In this episode, host Anika Zuber sits down with Cassie Vaughn, who spent six years at Monday.com growing from enterprise CSM to Regional VP of Customer Success across North America and Latin America, with earlier stops at LinkedIn and Apple. Cassie is now Head of Growth Strategy at Clay, one of the fastest growing go-to-market platforms around. The conversation goes past whether your team uses AI and into how they adopt it in a way that drives real results.
Customer Success Is a Revenue Function, Not a Support Function
At Clay, the customer success team is called growth strategy, and they own the customer journey end to end. That means everything post sales, from onboarding through adoption, renewal, and expansion. They drive the commercial deal themselves rather than teeing up an expansion and handing it to an account executive.
Cassie sees this as where the discipline is heading. As consumption becomes a leading pricing model, value becomes expansion. The more a CSM drives adoption and proves value, the more natural the growth that follows. She also reframes the overused idea of the trusted advisor. Nobody has all the answers right now, so the more honest role is thought partner: someone navigating the unknown alongside the customer, sharing what they are learning, and creating a safe space to experiment together.
What AI Fluency Actually Looks Like
When Cassie led CS at Monday, she started building an AI fluency program with three parts. The first is self-education: knowing good sources, voices, and podcasts to follow, and understanding basic terminology like the difference between an LLM and an agent. She challenged herself to listen to two AI podcasts a day, once on each commute, for three months, and it made her noticeably more confident talking about the topic.
The second part is communication: taking what you learn, forming a point of view, contributing to conversations, and finding your voice in the space. The third is building: getting hands on with the tools, experimenting, and creating agents. Cassie is blunt that people both overestimate and underestimate prompting. As one Clay growth strategist put it, artificial intelligence is artificial, so you have to give it real human intelligence and structure for it to work well.

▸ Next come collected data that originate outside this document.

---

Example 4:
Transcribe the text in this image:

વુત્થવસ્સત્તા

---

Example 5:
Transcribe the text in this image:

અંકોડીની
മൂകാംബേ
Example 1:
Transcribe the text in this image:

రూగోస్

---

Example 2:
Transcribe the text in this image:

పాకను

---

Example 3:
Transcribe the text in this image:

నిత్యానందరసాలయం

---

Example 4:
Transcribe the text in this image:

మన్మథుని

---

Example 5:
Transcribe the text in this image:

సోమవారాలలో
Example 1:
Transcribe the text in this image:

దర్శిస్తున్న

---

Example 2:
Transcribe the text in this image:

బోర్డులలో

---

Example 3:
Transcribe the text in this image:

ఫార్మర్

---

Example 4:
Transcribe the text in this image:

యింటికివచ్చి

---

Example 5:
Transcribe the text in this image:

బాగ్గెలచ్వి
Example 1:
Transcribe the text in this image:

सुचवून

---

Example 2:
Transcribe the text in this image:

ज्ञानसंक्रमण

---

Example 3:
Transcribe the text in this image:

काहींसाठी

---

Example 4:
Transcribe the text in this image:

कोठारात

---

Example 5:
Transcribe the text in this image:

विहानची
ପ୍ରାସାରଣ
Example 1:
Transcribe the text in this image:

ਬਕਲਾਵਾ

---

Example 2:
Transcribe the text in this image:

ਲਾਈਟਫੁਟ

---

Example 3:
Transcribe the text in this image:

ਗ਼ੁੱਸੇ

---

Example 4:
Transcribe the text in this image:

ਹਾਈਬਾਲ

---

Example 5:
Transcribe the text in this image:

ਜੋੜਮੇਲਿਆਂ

One useful update from Cassie: she no longer treats these as a strict sequence. Self-education, communication, and building can all happen at once, and running them together actually accelerates fluency. Think of it as an a la carte menu rather than a pyramid, where each person chooses where to start.

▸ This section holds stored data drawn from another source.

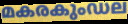
മകരകുംഡല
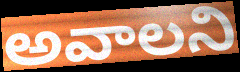
అవాలని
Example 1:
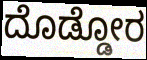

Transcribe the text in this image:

ದೊಡ್ಡೋರ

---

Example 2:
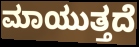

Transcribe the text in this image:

ಮಾಯುತ್ತದೆ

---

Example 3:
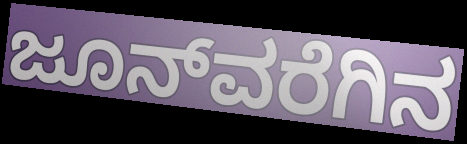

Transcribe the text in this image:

ಜೂನ್‌ವರೆಗಿನ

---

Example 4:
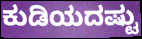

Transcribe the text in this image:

ಕುಡಿಯದಷ್ಟು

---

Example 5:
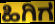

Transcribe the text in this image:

ಹಿಗಿಗ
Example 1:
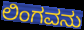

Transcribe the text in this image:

ಲಿಂಗವನು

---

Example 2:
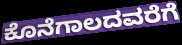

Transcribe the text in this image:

Build a Family of Agents, Not One Super Agent
A big mindset correction Cassie offers is to stop trying to build a single super agent that does everything. At Monday, Kim Landau created a family of agents for the scaled motion: a discovery agent that gathers requirements and synthesizes customer pain, a build agent that configures the product, and an optimization agent that refines the setup over time. Together they roll up into something close to a digital CSM.
Cassie is now sketching a similar idea for hiring at Clay: one agent that joins interviews and prompts her to dig deeper on certain questions, and another that drafts a scorecard she can edit. The human stays in the loop, because she does not want agents scoring or interviewing candidates. The agents handle structure and consistency so the team stays aligned without heavy lifting.
Two things make this work. First, psychological safety. Leaders should celebrate the people leaning into the discomfort, treat small failures as normal, and even laugh at the occasional agent that goes rogue. Second, creativity. Cassie argues the real limiting factor in AI is human imagination, not the tools, so go touch grass, stretch that creative muscle, and carve out budget so people can expense small AI subscriptions and tokens to experiment freely.
Key Takeaways
- Treat customer success as a revenue function that owns the journey end to end. Value drives consumption, and consumption drives revenue.
- Reframe trusted advisor as thought partner. You do not need every answer, you need to navigate the unknown with the customer.
- Build AI fluency across three fronts at once: self-educate, communicate a point of view, and build with the tools.
- Prompting matters more than people think. AI is only as good as the human intelligence and structure you give it.
- Skip the super agent. A family of small, specialized agents with a human in the loop beats one tool trying to do everything.
- Protect space to experiment, normalize small failures, and feed creativity, because imagination is the real constraint.